How well the group handles the outgoing partner's transition is a function of how well they transfer the work load. That may mean recruiting a new physician to join the practice. Finding the right person may take some time. Stroud said if the practice has time to recruit a new staff member prior to the retiring physician's departure, the older physician can help the new doctor get settled into the practice. "The senior doctor can say things about the younger doctor that the younger doctor can't say about himself," Stroud said. "He can laud him in the community and take him around and get him settled. Part of his legacy is teaching the young doctor the business."

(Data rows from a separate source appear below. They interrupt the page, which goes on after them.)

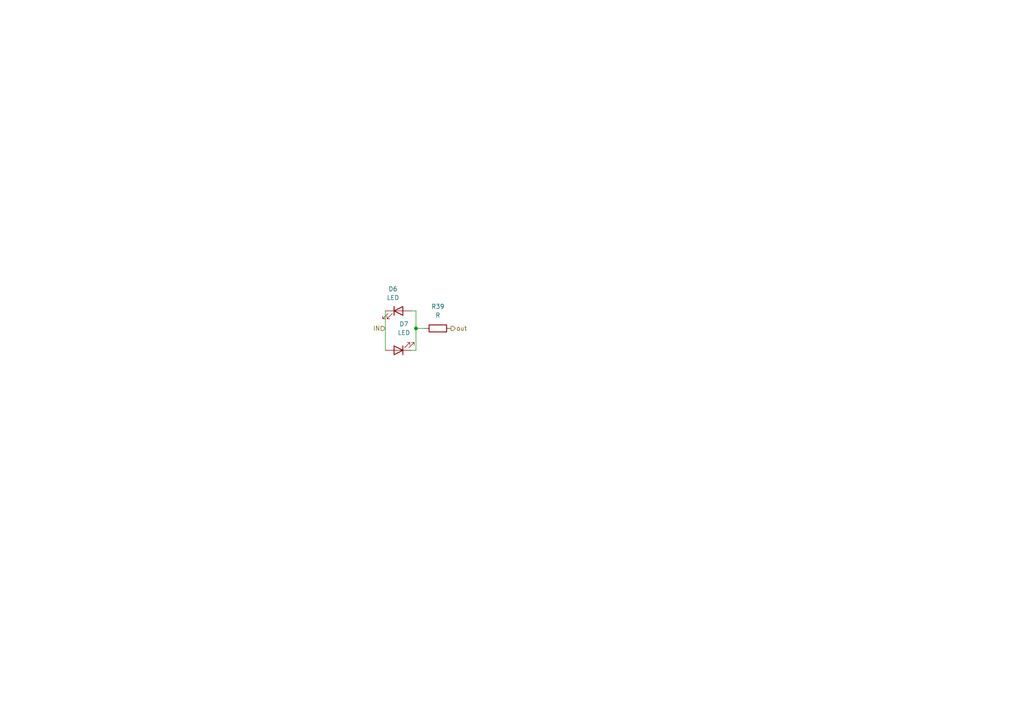
<source format=kicad_sch>
(kicad_sch
	(version 20250114)
	(generator "eeschema")
	(generator_version "9.0")
	(uuid "8a3bf44e-8a6b-4b3e-8091-b344f8309aad")
	(paper "A4")
	
	(junction
		(at 120.65 95.25)
		(diameter 0)
		(color 0 0 0 0)
		(uuid "552aabb0-672c-41e9-bd03-7186707d1a1f")
	)
	(wire
		(pts
			(xy 120.65 95.25) (xy 123.19 95.25)
		)
		(stroke
			(width 0)
			(type default)
		)
		(uuid "0f223eaa-94ea-47ae-8320-1780330aec56")
	)
	(wire
		(pts
			(xy 119.38 101.6) (xy 120.65 101.6)
		)
		(stroke
			(width 0)
			(type default)
		)
		(uuid "1d179c1f-1960-4446-b162-0817044d3f07")
	)
	(wire
		(pts
			(xy 120.65 101.6) (xy 120.65 95.25)
		)
		(stroke
			(width 0)
			(type default)
		)
		(uuid "38064871-2b04-4860-96a6-11d0300974ce")
	)
	(wire
		(pts
			(xy 120.65 90.17) (xy 120.65 95.25)
		)
		(stroke
			(width 0)
			(type default)
		)
		(uuid "3e5ba0b3-088a-4e15-9356-c02943e3b771")
	)
	(wire
		(pts
			(xy 111.76 90.17) (xy 111.76 101.6)
		)
		(stroke
			(width 0)
			(type default)
		)
		(uuid "84043aeb-0b80-489d-a915-360e1ce2adc8")
	)
	(wire
		(pts
			(xy 119.38 90.17) (xy 120.65 90.17)
		)
		(stroke
			(width 0)
			(type default)
		)
		(uuid "d3d0c3c7-e481-49cb-bcf3-3b9368e2f01e")
	)
	(hierarchical_label "IN"
		(shape input)
		(at 111.76 95.25 180)
		(effects
			(font
				(size 1.27 1.27)
			)
			(justify right)
		)
		(uuid "202cb8df-6b01-4808-b4c1-8dbdc23e1dbf")
	)
	(hierarchical_label "out"
		(shape output)
		(at 130.81 95.25 0)
		(effects
			(font
				(size 1.27 1.27)
			)
			(justify left)
		)
		(uuid "fa6b2c27-c717-4347-a557-6ad8a16be6ff")
	)
	(symbol
		(lib_id "Device:LED")
		(at 115.57 101.6 180)
		(unit 1)
		(exclude_from_sim no)
		(in_bom yes)
		(on_board yes)
		(dnp no)
		(fields_autoplaced yes)
		(uuid "12297a50-4158-4c64-a806-a726aa23d9aa")
		(property "Reference" "D3"
			(at 117.1575 93.98 0)
			(effects
				(font
					(size 1.27 1.27)
				)
			)
		)
		(property "Value" "LED"
			(at 117.1575 96.52 0)
			(effects
				(font
					(size 1.27 1.27)
				)
			)
		)
		(property "Footprint" "LED_SMD:LED_0603_1608Metric"
			(at 115.57 101.6 0)
			(effects
				(font
					(size 1.27 1.27)
				)
				(hide yes)
			)
		)
		(property "Datasheet" "~"
			(at 115.57 101.6 0)
			(effects
				(font
					(size 1.27 1.27)
				)
				(hide yes)
			)
		)
		(property "Description" "Light emitting diode"
			(at 115.57 101.6 0)
			(effects
				(font
					(size 1.27 1.27)
				)
				(hide yes)
			)
		)
		(property "Sim.Pins" "1=K 2=A"
			(at 115.57 101.6 0)
			(effects
				(font
					(size 1.27 1.27)
				)
				(hide yes)
			)
		)
		(pin "1"
			(uuid "3b06c6db-a529-4651-a251-86bea1434893")
		)
		(pin "2"
			(uuid "b19d4764-9273-45b8-b34c-0ffa755e2502")
		)
		(instances
			(project "ESC_v1"
				(path "/643a74e6-da9a-4f0e-bb82-8f2ac15e39e7/0a45e5c3-3111-46e1-a908-8a3592edaf08"
					(reference "D7")
					(unit 1)
				)
				(path "/643a74e6-da9a-4f0e-bb82-8f2ac15e39e7/671ad077-bc29-4c38-a2f7-8c3f61441663"
					(reference "D5")
					(unit 1)
				)
				(path "/643a74e6-da9a-4f0e-bb82-8f2ac15e39e7/6aed22a5-d23b-402d-a727-47e348023896"
					(reference "D11")
					(unit 1)
				)
				(path "/643a74e6-da9a-4f0e-bb82-8f2ac15e39e7/966e741f-c722-4ed5-b017-7eee56d092a8"
					(reference "D9")
					(unit 1)
				)
				(path "/643a74e6-da9a-4f0e-bb82-8f2ac15e39e7/9ed71a25-df4c-4207-bc3e-49c29e955802"
					(reference "D13")
					(unit 1)
				)
				(path "/643a74e6-da9a-4f0e-bb82-8f2ac15e39e7/fbf71fbf-6ed2-4358-874f-ef4f66e8f4ee"
					(reference "D3")
					(unit 1)
				)
			)
		)
	)
	(symbol
		(lib_id "Device:LED")
		(at 115.57 90.17 0)
		(unit 1)
		(exclude_from_sim no)
		(in_bom yes)
		(on_board yes)
		(dnp no)
		(fields_autoplaced yes)
		(uuid "a6858a69-eb47-4006-a985-3dad010bc63d")
		(property "Reference" "D2"
			(at 113.9825 83.82 0)
			(effects
				(font
					(size 1.27 1.27)
				)
			)
		)
		(property "Value" "LED"
			(at 113.9825 86.36 0)
			(effects
				(font
					(size 1.27 1.27)
				)
			)
		)
		(property "Footprint" "LED_SMD:LED_0603_1608Metric"
			(at 115.57 90.17 0)
			(effects
				(font
					(size 1.27 1.27)
				)
				(hide yes)
			)
		)
		(property "Datasheet" "~"
			(at 115.57 90.17 0)
			(effects
				(font
					(size 1.27 1.27)
				)
				(hide yes)
			)
		)
		(property "Description" "Light emitting diode"
			(at 115.57 90.17 0)
			(effects
				(font
					(size 1.27 1.27)
				)
				(hide yes)
			)
		)
		(property "Sim.Pins" "1=K 2=A"
			(at 115.57 90.17 0)
			(effects
				(font
					(size 1.27 1.27)
				)
				(hide yes)
			)
		)
		(pin "1"
			(uuid "54e763e7-e658-4e4a-9baf-e963d76ce7e3")
		)
		(pin "2"
			(uuid "30fc94cd-be01-414d-96c0-4be3ad764a0c")
		)
		(instances
			(project "ESC_v1"
				(path "/643a74e6-da9a-4f0e-bb82-8f2ac15e39e7/0a45e5c3-3111-46e1-a908-8a3592edaf08"
					(reference "D6")
					(unit 1)
				)
				(path "/643a74e6-da9a-4f0e-bb82-8f2ac15e39e7/671ad077-bc29-4c38-a2f7-8c3f61441663"
					(reference "D4")
					(unit 1)
				)
				(path "/643a74e6-da9a-4f0e-bb82-8f2ac15e39e7/6aed22a5-d23b-402d-a727-47e348023896"
					(reference "D10")
					(unit 1)
				)
				(path "/643a74e6-da9a-4f0e-bb82-8f2ac15e39e7/966e741f-c722-4ed5-b017-7eee56d092a8"
					(reference "D8")
					(unit 1)
				)
				(path "/643a74e6-da9a-4f0e-bb82-8f2ac15e39e7/9ed71a25-df4c-4207-bc3e-49c29e955802"
					(reference "D12")
					(unit 1)
				)
				(path "/643a74e6-da9a-4f0e-bb82-8f2ac15e39e7/fbf71fbf-6ed2-4358-874f-ef4f66e8f4ee"
					(reference "D2")
					(unit 1)
				)
			)
		)
	)
	(symbol
		(lib_id "Device:R")
		(at 127 95.25 90)
		(unit 1)
		(exclude_from_sim no)
		(in_bom yes)
		(on_board yes)
		(dnp no)
		(fields_autoplaced yes)
		(uuid "b71af631-ea25-4df4-978c-4c5869b29d13")
		(property "Reference" "R37"
			(at 127 88.9 90)
			(effects
				(font
					(size 1.27 1.27)
				)
			)
		)
		(property "Value" "R"
			(at 127 91.44 90)
			(effects
				(font
					(size 1.27 1.27)
				)
			)
		)
		(property "Footprint" "Resistor_SMD:R_0603_1608Metric_Pad0.98x0.95mm_HandSolder"
			(at 127 97.028 90)
			(effects
				(font
					(size 1.27 1.27)
				)
				(hide yes)
			)
		)
		(property "Datasheet" "~"
			(at 127 95.25 0)
			(effects
				(font
					(size 1.27 1.27)
				)
				(hide yes)
			)
		)
		(property "Description" "Resistor"
			(at 127 95.25 0)
			(effects
				(font
					(size 1.27 1.27)
				)
				(hide yes)
			)
		)
		(pin "1"
			(uuid "152b366a-6d64-42dd-bfc6-47bda3868d17")
		)
		(pin "2"
			(uuid "080d2768-00d1-4162-843c-56ff0dd86a63")
		)
		(instances
			(project "ESC_v1"
				(path "/643a74e6-da9a-4f0e-bb82-8f2ac15e39e7/0a45e5c3-3111-46e1-a908-8a3592edaf08"
					(reference "R39")
					(unit 1)
				)
				(path "/643a74e6-da9a-4f0e-bb82-8f2ac15e39e7/671ad077-bc29-4c38-a2f7-8c3f61441663"
					(reference "R38")
					(unit 1)
				)
				(path "/643a74e6-da9a-4f0e-bb82-8f2ac15e39e7/6aed22a5-d23b-402d-a727-47e348023896"
					(reference "R41")
					(unit 1)
				)
				(path "/643a74e6-da9a-4f0e-bb82-8f2ac15e39e7/966e741f-c722-4ed5-b017-7eee56d092a8"
					(reference "R40")
					(unit 1)
				)
				(path "/643a74e6-da9a-4f0e-bb82-8f2ac15e39e7/9ed71a25-df4c-4207-bc3e-49c29e955802"
					(reference "R42")
					(unit 1)
				)
				(path "/643a74e6-da9a-4f0e-bb82-8f2ac15e39e7/fbf71fbf-6ed2-4358-874f-ef4f66e8f4ee"
					(reference "R37")
					(unit 1)
				)
			)
		)
	)
)

</source>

The scenario for solo practitioners is different in that they basically have two choices, Elliott said. "They can either close the practice and walk away or they can recruit someone to take over," she said. For those who want to sell the practice, it is recommended that they begin transitioning to the succeeding physician several years ahead of retirement. That gives the new doctor time to buy the practice and also ensures that the retiring physician receives the full value for his or her practice. The retiring physician also will have sufficient time to give notice of his leaving to his staff and his patients.
Regardless of the road you take for retiring from practice, Stroud and Elliott stressed the need to get someone to help you prepare for this milestone. "Make sure you get good advice and make sure you follow it," Stroud said.